*** Entries shown Section Begins ***

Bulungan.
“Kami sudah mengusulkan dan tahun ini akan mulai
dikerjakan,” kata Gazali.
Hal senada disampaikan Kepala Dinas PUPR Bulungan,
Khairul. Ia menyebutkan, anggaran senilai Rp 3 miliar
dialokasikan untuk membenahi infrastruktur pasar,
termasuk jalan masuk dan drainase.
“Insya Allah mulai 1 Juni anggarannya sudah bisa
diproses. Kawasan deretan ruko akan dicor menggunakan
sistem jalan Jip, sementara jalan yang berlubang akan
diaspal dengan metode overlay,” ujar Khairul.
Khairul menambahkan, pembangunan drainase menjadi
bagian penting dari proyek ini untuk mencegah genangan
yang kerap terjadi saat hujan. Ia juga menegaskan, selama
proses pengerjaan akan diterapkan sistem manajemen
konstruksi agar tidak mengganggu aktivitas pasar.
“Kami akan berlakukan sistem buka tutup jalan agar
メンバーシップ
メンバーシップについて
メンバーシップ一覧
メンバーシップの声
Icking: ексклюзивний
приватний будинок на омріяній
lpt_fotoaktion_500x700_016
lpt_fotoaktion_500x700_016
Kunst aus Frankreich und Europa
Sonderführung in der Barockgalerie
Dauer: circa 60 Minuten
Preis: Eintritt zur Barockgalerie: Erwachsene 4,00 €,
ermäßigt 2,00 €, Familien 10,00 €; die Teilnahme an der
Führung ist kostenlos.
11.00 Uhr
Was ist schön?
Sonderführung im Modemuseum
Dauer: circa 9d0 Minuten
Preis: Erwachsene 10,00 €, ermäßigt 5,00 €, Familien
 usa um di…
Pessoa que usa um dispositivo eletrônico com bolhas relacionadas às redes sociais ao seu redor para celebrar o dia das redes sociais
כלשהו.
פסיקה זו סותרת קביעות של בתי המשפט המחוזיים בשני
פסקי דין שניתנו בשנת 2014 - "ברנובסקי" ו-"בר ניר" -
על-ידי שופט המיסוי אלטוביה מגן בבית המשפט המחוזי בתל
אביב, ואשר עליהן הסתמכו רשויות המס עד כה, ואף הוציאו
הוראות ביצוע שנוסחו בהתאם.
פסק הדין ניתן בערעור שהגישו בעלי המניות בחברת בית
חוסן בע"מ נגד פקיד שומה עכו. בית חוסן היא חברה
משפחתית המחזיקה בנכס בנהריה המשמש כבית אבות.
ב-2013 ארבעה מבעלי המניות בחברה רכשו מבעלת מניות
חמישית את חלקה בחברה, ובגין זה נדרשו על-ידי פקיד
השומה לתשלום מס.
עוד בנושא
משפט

*** Entries shown Section Ends ***

● Task: Give the material above again in its entirety, exactly as it appears.

● Solution to this problem:
Bulungan.
“Kami sudah mengusulkan dan tahun ini akan mulai
dikerjakan,” kata Gazali.
Hal senada disampaikan Kepala Dinas PUPR Bulungan,
Khairul. Ia menyebutkan, anggaran senilai Rp 3 miliar
dialokasikan untuk membenahi infrastruktur pasar,
termasuk jalan masuk dan drainase.
“Insya Allah mulai 1 Juni anggarannya sudah bisa
diproses. Kawasan deretan ruko akan dicor menggunakan
sistem jalan Jip, sementara jalan yang berlubang akan
diaspal dengan metode overlay,” ujar Khairul.
Khairul menambahkan, pembangunan drainase menjadi
bagian penting dari proyek ini untuk mencegah genangan
yang kerap terjadi saat hujan. Ia juga menegaskan, selama
proses pengerjaan akan diterapkan sistem manajemen
konstruksi agar tidak mengganggu aktivitas pasar.
“Kami akan berlakukan sistem buka tutup jalan agar
メンバーシップ
メンバーシップについて
メンバーシップ一覧
メンバーシップの声
Icking: ексклюзивний
приватний будинок на омріяній
lpt_fotoaktion_500x700_016
lpt_fotoaktion_500x700_016
Kunst aus Frankreich und Europa
Sonderführung in der Barockgalerie
Dauer: circa 60 Minuten
Preis: Eintritt zur Barockgalerie: Erwachsene 4,00 €,
ermäßigt 2,00 €, Familien 10,00 €; die Teilnahme an der
Führung ist kostenlos.
11.00 Uhr
Was ist schön?
Sonderführung im Modemuseum
Dauer: circa 9d0 Minuten
Preis: Erwachsene 10,00 €, ermäßigt 5,00 €, Familien
 usa um di…
Pessoa que usa um dispositivo eletrônico com bolhas relacionadas às redes sociais ao seu redor para celebrar o dia das redes sociais
כלשהו.
פסיקה זו סותרת קביעות של בתי המשפט המחוזיים בשני
פסקי דין שניתנו בשנת 2014 - "ברנובסקי" ו-"בר ניר" -
על-ידי שופט המיסוי אלטוביה מגן בבית המשפט המחוזי בתל
אביב, ואשר עליהן הסתמכו רשויות המס עד כה, ואף הוציאו
הוראות ביצוע שנוסחו בהתאם.
פסק הדין ניתן בערעור שהגישו בעלי המניות בחברת בית
חוסן בע"מ נגד פקיד שומה עכו. בית חוסן היא חברה
משפחתית המחזיקה בנכס בנהריה המשמש כבית אבות.
ב-2013 ארבעה מבעלי המניות בחברה רכשו מבעלת מניות
חמישית את חלקה בחברה, ובגין זה נדרשו על-ידי פקיד
השומה לתשלום מס.
עוד בנושא
משפט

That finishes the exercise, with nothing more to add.